Someone at the Bluemoon meet-up back in September for Vinny's testimonial said he knows Johnson from some years back, and whatever people think of him as a politician/PM, he's actually a very clever bloke when it comes to a particular field which I think, from memory, was something like nucleur physics. I'm pretty sure a job like that would pay a lot more than 89K a year!
 
Will that Brexit plan’s details be at the forefront of 50% of the populations focus?

They see him as an avenue to get out and that’s it.

May’s campaign was genuinely the worst in the history of UK politics. It could have only gone worse if she threatened Trident on England.
They don't need to attack the details, just the specific downsides.
 
I think their significance is inflated by their blatant exploitation of Parliament as a media platform. When one stands up at PMQs the others are like a pack of performing seals smacking their flippers and emitting incomprehensible honks. Outside the TV set pieces they are conspicuously absent - most probably guzzling whiskey soaked porridge and snorting coke.

I can think of worse ways to spend a day...
 
Someone at the Bluemoon meet-up back in September for Vinny's testimonial said he knows Johnson from some years back, and whatever people think of him as a politician/PM, he's actually a very clever bloke when it comes to a particular field which I think, from memory, was something like nucleur physics. I'm pretty sure a job like that would pay a lot more than 89K a year!

He’s a very smart bloke. People who can’t look past his bumbling nature and persona are the morons.

He’s also a proper **** though but a smart one.
 
I've no idea what you're on about Vic. You're not dim, so you understand what lie means. It does not mean saying something you believe to be true and subsequently failing to deliver it. You know that, so stop pissing about wasting everyone's time with nonsense.


So the only lie of the referendum campaign was that "even if we leave we will still be in a free trade zone from Iceland to the Russian border"? Everything else was just failed delivery?

For the sake of clarity, I could believe Farage was not lying when he said we could be like Norway and Johnson meant it when he said “I think we can strike a deal as the Canadians have done based on trade and getting rid of tariffs. It’s a very, very bright future I see". But that FTZ was presented as an automatic default position if we left.

But definition? There's a thin line between "that's not true" and "that's a lie". On this thread if you say the first you may well get the response "are you calling me a liar?"

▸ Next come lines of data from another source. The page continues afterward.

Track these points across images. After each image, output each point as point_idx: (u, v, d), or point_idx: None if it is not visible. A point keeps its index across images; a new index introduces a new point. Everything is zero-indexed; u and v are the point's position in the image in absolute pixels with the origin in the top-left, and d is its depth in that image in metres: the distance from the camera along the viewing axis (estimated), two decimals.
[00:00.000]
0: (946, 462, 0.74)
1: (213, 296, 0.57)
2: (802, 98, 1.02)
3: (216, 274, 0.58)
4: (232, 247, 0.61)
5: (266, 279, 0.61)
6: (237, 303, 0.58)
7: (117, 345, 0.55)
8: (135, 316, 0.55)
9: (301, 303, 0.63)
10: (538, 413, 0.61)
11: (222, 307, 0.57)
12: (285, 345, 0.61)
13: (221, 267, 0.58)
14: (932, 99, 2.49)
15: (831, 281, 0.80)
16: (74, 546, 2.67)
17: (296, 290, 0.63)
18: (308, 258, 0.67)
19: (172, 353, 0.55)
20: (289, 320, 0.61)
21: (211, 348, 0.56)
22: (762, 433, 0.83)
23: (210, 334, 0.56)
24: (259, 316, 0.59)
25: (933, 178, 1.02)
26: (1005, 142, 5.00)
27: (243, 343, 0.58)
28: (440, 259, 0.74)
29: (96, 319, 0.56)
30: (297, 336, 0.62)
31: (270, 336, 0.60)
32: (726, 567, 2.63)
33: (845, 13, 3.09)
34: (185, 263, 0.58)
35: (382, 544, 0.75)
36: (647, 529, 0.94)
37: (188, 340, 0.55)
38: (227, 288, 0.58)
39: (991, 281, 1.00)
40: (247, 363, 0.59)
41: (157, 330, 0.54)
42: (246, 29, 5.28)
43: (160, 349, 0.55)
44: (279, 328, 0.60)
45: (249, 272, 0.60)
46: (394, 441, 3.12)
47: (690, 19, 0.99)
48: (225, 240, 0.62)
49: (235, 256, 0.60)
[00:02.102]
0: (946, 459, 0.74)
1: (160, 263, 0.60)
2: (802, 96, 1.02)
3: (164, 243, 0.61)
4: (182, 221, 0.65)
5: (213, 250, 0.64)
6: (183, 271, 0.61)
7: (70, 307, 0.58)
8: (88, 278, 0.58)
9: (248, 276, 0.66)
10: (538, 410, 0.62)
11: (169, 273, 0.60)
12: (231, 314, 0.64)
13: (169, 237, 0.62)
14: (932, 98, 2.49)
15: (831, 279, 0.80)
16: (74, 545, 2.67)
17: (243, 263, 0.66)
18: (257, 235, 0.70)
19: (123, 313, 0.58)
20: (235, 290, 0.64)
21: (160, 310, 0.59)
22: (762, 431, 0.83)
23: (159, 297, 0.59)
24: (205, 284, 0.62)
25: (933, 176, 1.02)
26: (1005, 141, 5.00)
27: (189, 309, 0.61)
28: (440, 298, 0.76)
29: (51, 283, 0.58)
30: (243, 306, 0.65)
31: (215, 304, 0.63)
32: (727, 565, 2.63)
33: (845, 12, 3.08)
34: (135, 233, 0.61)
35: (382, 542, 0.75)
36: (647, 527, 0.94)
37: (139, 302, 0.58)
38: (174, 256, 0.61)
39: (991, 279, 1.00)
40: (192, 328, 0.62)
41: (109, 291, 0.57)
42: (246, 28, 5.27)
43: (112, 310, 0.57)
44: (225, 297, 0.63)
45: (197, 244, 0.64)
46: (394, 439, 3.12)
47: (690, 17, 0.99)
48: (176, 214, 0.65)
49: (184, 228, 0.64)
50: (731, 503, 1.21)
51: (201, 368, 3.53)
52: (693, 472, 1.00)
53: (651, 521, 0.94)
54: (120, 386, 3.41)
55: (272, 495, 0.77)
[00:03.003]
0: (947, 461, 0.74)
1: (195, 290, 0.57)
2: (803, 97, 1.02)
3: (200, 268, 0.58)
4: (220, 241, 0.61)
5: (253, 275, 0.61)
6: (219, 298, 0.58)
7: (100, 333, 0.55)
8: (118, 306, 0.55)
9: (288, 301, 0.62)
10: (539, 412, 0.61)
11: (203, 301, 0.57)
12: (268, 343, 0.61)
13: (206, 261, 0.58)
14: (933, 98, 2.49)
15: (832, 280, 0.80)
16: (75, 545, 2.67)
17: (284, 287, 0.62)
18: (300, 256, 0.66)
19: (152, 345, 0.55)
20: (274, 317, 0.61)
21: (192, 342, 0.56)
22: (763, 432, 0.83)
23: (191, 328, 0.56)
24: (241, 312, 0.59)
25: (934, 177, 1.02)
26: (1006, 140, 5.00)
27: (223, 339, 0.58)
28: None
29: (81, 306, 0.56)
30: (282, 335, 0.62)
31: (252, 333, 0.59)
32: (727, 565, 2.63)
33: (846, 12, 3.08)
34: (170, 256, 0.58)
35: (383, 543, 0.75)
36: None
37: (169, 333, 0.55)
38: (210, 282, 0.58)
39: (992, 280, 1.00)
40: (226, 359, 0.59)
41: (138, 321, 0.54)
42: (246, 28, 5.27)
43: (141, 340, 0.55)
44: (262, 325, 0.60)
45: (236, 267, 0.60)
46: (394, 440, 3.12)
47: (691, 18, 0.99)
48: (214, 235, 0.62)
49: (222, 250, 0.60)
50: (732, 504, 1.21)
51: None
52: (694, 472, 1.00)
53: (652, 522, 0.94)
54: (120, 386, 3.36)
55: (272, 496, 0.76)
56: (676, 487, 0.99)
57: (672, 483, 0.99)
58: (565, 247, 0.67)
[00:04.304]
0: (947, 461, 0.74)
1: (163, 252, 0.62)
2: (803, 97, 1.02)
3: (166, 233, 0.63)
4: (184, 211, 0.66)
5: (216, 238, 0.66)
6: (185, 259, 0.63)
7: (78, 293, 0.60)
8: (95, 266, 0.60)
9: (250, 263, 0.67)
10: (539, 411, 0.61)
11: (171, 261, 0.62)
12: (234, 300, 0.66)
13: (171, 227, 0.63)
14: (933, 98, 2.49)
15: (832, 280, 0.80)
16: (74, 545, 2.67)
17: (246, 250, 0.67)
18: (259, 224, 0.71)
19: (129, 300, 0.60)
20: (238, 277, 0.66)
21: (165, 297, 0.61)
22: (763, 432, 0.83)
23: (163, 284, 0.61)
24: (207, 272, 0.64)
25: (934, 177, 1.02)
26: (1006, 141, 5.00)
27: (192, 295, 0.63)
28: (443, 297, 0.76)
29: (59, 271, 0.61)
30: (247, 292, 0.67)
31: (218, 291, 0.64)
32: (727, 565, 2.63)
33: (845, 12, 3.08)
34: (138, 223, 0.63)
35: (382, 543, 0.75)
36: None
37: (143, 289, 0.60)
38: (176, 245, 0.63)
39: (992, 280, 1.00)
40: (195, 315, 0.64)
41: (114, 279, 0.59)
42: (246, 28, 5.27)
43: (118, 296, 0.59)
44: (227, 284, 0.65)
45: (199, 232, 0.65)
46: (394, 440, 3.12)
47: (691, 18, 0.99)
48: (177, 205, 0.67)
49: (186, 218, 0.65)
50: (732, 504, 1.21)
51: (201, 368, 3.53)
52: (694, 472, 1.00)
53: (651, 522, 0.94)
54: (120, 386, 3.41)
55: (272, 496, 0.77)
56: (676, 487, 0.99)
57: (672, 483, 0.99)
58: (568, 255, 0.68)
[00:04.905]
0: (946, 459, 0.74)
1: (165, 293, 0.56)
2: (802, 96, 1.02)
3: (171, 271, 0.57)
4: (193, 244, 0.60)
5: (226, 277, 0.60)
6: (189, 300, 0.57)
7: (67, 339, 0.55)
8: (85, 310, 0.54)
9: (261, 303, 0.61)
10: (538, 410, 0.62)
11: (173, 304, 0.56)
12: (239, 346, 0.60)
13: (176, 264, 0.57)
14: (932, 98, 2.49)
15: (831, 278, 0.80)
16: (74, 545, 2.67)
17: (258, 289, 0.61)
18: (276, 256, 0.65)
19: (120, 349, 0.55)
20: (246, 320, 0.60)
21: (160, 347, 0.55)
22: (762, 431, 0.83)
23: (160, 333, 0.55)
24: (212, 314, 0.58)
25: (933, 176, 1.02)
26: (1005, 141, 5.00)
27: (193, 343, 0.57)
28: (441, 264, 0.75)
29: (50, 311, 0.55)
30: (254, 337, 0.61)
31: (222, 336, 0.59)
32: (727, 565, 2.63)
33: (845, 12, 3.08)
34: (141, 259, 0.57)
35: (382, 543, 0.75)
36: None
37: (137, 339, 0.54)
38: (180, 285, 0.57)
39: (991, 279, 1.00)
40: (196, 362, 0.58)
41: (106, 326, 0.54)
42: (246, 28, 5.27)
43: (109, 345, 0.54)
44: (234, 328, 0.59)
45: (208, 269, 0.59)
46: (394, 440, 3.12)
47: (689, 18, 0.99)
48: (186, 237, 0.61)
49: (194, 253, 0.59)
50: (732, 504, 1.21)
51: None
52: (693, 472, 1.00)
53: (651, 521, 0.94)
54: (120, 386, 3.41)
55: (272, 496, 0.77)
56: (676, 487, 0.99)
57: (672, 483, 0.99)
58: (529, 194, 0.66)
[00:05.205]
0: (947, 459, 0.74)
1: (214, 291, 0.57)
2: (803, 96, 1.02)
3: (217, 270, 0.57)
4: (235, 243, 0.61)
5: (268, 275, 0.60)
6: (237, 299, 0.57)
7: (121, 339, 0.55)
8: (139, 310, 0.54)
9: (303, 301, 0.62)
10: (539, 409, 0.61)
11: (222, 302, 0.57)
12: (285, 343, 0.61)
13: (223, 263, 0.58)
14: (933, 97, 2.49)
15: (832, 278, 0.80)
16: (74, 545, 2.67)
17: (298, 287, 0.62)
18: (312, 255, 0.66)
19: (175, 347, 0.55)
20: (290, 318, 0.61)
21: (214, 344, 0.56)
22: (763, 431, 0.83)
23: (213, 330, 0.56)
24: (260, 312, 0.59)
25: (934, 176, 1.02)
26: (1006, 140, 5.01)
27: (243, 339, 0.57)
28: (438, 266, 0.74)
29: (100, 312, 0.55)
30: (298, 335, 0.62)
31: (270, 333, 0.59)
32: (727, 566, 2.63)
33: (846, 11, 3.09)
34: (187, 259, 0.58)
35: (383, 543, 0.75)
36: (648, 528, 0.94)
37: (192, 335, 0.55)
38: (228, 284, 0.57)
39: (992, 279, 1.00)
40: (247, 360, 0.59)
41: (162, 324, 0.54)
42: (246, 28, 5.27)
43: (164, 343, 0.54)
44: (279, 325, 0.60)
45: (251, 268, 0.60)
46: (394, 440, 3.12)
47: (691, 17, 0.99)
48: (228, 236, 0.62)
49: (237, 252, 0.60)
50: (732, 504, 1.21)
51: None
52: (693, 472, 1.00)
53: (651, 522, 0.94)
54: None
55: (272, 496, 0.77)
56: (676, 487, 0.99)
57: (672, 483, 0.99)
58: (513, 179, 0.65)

Bottom line? Johnson is careless with the truth. Very careless. The British Trump - actually no, that was just a lie by his American model.
 
...

...We may have absolutely no intention whatsoever of doing anything detrimental to workers' rights, but it would still be ludicrous to put our own democratic control of such, out of the jurisdiction of our own parliament. What on earth is the point of leaving to take back control of our own laws, only to hand control over to someone else? It's a nonsense.

Handing over control is precisely what will happen during the years of status quo/transition and depending on what future trade deal we do negotiate there could be several years of an actual ‘implementation period’. The length of this though will depend on exactly how close a relationship we negotiate and whilst that will depend on who is in power over the next five to ten years it will largely be dictated by trade gravity and the need to fit into the EU economic zone especially on Services. It will also be dictated by NI as the only back for them would be through close regulatory alignment etc.

To be honest all I can see is years of uncertainty for the UK, it’s people and businesses and at the end if it we will be pretty much where we are now.